- Task list
A) In the Eurostar E3000 text, what kind of batteries was the E3000 the first commercial satellite family to use?
B) Using the Eurostar E3000 text, explain how the optional plasma propulsion system produces its effect.

- Extracted text
************

The Eurostar E3000 is a generic satellite model most commonly used for commercial and military communications satellites manufactured by Airbus Defence and Space (formerly Astrium). It is a member of Airbus Defence and Space's Eurostar family. It utilises a chemical, bi-propellant propulsion system for orbit raising and on-station manoeuvres with an optional plasma propulsion system (PPS). The PPS harnesses the Newtonian effect as a result of the ionisation of xenon gas employed by the use of Hall effect plasma thrusters. This system is most commonly used for north–south station-keeping. The E3000 was the first commercial satellite family to use lithium–ion batteries rather than the older nickel-based technologies for power supply during eclipses.

The E3000 bus can be modified extensively to meet customer requirements, but most of the E3000 satellites have a launch mass of between 4500 and 6000 kg, and solar arrays between 35 and 45 m providing between nine and sixteen kilowatts at end of life. They tend to feature between 50 and 90 transponders, most often in the Ku-band and C-band.

There have been 52 satellites built around the E3000 platform including ANASIS 2, Hispasat's Amazonas 1 and 2, Arabsat-5A, -5B, and -5C, Astra 1M, 1N, 2E, 2F, 2G, 3B and 5B, Eutelsat's W3A and Hot Bird 8–10, Intelsat 10-02, KA-SAT, Atlantic Bird 7, 70B Telesat's Anik F1R, F3 and Nimiq-4, Skynet 5A–C and the Inmarsat 4-series of satellites. Each of the three Inmarsat 4 in service has a large deployable reflector as the main antenna.

In March 2015, Airbus Defence and Space received a delivery of new 3D-printed brackets for mounting telemetry and tele-command antennas, being the first space-qualified 3D-printed component of its kind.

************

- Recorded data
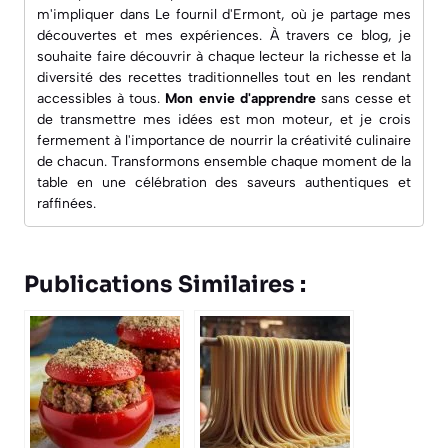
m'impliquer dans
Le fournil d'Ermont
, où je partage mes
découvertes et mes expériences. À travers ce blog, je
souhaite faire découvrir à chaque lecteur la richesse et la
diversité des recettes traditionnelles tout en les rendant
accessibles à tous.
Mon envie d'apprendre
sans cesse et
de transmettre mes idées est mon moteur, et je crois
fermement à l'importance de nourrir la créativité culinaire
de chacun. Transformons ensemble chaque moment de la
table en une célébration des saveurs authentiques et
raffinées.
Publications Similaires :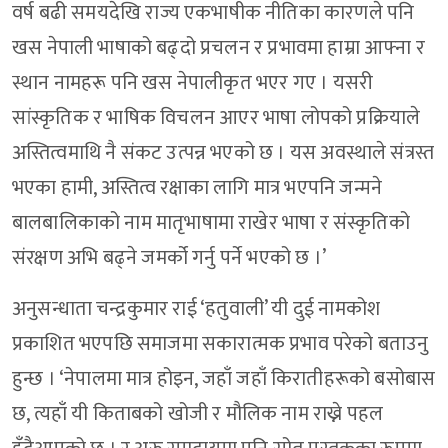
वर्ष बढी समयदेखि राज्य एकभाषीक नीतिका कारणले पनि
खस नेपाली भाषाको बढ्दो प्रचलन र प्रभावमा हाम्रा आफ्ना र
स्थान नामहरू पनि खस नेपालीकृत भएर गए । यसरी
सांस्कृतिक र भाषिक विचलन आएर भाषा लोपको प्रक्रियाले
अस्तित्वमाथि नै संकट उत्पन्न भएको छ । यस अवस्थाले संत्रस्त
भएका हामी, अस्तित्व रक्षाका लागि मात्र भएपनि जन्मने
बालबालिकाको नाम मातृभाषामा राखेर भाषा र संस्कृतिको
संरक्षण अभि बढ्ने जमर्को गर्नु पर्ने भएको छ ।’
अनुसन्धाता चन्द्रकुमार राई ‘हतुवाली’ यी दुई नामकोश
प्रकाशित भएपछि समाजमा सकारात्मक प्रभाव परेको बताउनु
हुन्छ । ‘नेपालमा मात्र होइन, जहाँ जहाँ किरातीहरूको बसोबास
छ, त्यहाँ यी किताबको खोजी र मौलिक नाम राख्ने पहल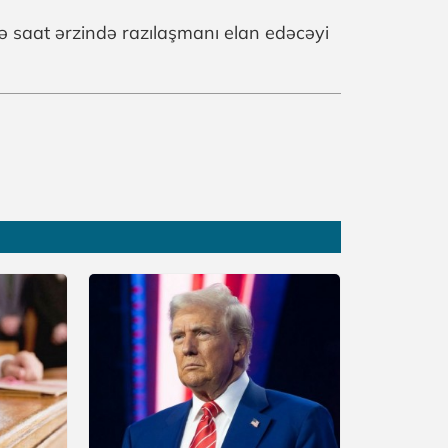
çə saat ərzində razılaşmanı elan edəcəyi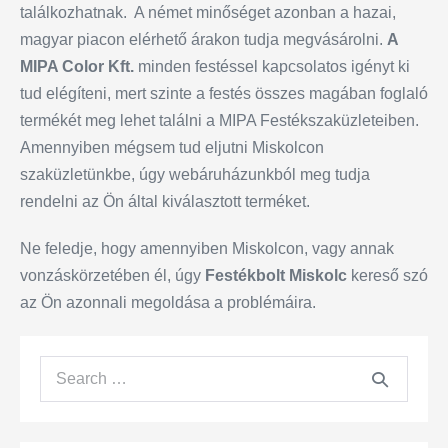
találkozhatnak. A német minőséget azonban a hazai,
magyar piacon elérhető árakon tudja megvásárolni.
A
MIPA Color Kft.
minden festéssel kapcsolatos igényt ki
tud elégíteni, mert szinte a festés összes magában foglaló
termékét meg lehet találni a MIPA Festékszaküzleteiben.
Amennyiben mégsem tud eljutni Miskolcon
szaküzletünkbe, úgy webáruházunkból meg tudja
rendelni az Ön által kiválasztott terméket.
Ne feledje, hogy amennyiben Miskolcon, vagy annak
vonzáskörzetében él, úgy
Festékbolt Miskolc
kereső szó
az Ön azonnali megoldása a problémáira.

************

- Results of the exercise
A) Lithium–ion batteries, which replaced the older nickel-based technologies for power supply during eclipses.

B) The plasma propulsion system uses Hall effect plasma thrusters to ionize xenon gas. That ionization produces a Newtonian effect, which moves the satellite. The system is most often used for north–south station-keeping.